• TASKS:
[A] Please reproduce the article on The Gator Horn from "Studio album by" to "the Muse label." word for word.
[B] Answer these questions from the article on The Gator Horn:
(i) In which studio was the album recorded?
(ii) Who produced the album?
(iii) Who reviewed the album on AllMusic?

• TEXT PASSAGE:
>> BEGIN

Studio album by Willis Jackson
- Released: 1977
- Recorded: March 8, 1977
- Studio: Rosebud Studio, New York City
- Genre: Jazz
- Label: Muse MR 5146
- Producer: Fred Seibert

Willis Jackson chronology
| In the Alley (1976) | The Gator Horn (1977) | Bar Wars (1978) |

= The Gator Horn =

The Gator Horn is an album by saxophonist Willis Jackson, recorded in 1977 and released on the Muse label.

== Reception ==

The Bay State Banner wrote that the album "is simply swinging R&B instrumental stuff, not as complex or innovative as the honkers in the new music camp, but very funky and danceable without resorting to cliches or gimmicks."

In his review on AllMusic, Scott Yanow states that "Jackson's basic tenor always contained plenty of soul, the potential of exploding, and an attractive warm sound... For this fine set, Gator alternates between romps (some of which are funky) and ballads."

>> END

• SUPPLIED MATERIAL:
>> BEGIN

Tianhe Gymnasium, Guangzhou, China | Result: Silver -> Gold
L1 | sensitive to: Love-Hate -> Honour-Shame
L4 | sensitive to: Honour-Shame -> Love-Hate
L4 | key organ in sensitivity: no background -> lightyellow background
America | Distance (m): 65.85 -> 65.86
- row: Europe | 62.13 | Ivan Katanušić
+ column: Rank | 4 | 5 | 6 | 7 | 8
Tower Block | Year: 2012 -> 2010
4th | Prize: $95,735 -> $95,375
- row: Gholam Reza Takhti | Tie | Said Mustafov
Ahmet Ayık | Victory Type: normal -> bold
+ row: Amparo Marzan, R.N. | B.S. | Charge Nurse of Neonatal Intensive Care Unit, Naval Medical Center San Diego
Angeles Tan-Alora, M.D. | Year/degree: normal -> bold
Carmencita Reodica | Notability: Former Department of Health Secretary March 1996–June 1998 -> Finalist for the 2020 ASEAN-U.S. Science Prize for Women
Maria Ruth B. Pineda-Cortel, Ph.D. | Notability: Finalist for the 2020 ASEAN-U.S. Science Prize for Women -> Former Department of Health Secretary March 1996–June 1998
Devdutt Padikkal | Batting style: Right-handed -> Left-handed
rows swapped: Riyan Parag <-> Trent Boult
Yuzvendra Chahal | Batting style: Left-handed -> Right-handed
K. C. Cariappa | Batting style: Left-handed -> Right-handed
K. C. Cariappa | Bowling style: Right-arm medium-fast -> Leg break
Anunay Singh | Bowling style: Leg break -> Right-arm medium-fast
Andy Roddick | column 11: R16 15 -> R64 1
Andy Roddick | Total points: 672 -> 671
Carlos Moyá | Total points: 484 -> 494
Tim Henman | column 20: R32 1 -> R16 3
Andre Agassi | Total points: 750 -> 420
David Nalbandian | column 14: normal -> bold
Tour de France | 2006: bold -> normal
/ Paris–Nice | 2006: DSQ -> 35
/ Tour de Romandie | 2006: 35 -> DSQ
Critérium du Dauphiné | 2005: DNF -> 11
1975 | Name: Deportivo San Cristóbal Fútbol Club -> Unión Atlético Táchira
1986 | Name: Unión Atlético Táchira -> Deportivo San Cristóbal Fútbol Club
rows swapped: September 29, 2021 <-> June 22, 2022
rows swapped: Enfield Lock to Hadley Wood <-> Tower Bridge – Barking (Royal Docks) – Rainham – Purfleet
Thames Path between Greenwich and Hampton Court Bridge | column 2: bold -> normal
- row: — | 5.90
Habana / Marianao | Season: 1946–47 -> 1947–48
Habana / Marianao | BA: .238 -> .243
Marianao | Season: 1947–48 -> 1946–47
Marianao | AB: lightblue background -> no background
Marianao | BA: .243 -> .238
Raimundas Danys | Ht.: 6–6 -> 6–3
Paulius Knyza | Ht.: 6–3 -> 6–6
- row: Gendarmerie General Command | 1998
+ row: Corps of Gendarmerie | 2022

>> END

• TASK-BY-TASK SOLUTIONS:
[A]
Studio album by Willis Jackson
- Released: 1977
- Recorded: March 8, 1977
- Studio: Rosebud Studio, New York City
- Genre: Jazz
- Label: Muse MR 5146
- Producer: Fred Seibert

Willis Jackson chronology
| In the Alley (1976) | The Gator Horn (1977) | Bar Wars (1978) |

= The Gator Horn =

The Gator Horn is an album by saxophonist Willis Jackson, recorded in 1977 and released on the Muse label.

[B]
(i) Rosebud Studio, New York City
(ii) Fred Seibert
(iii) Scott Yanow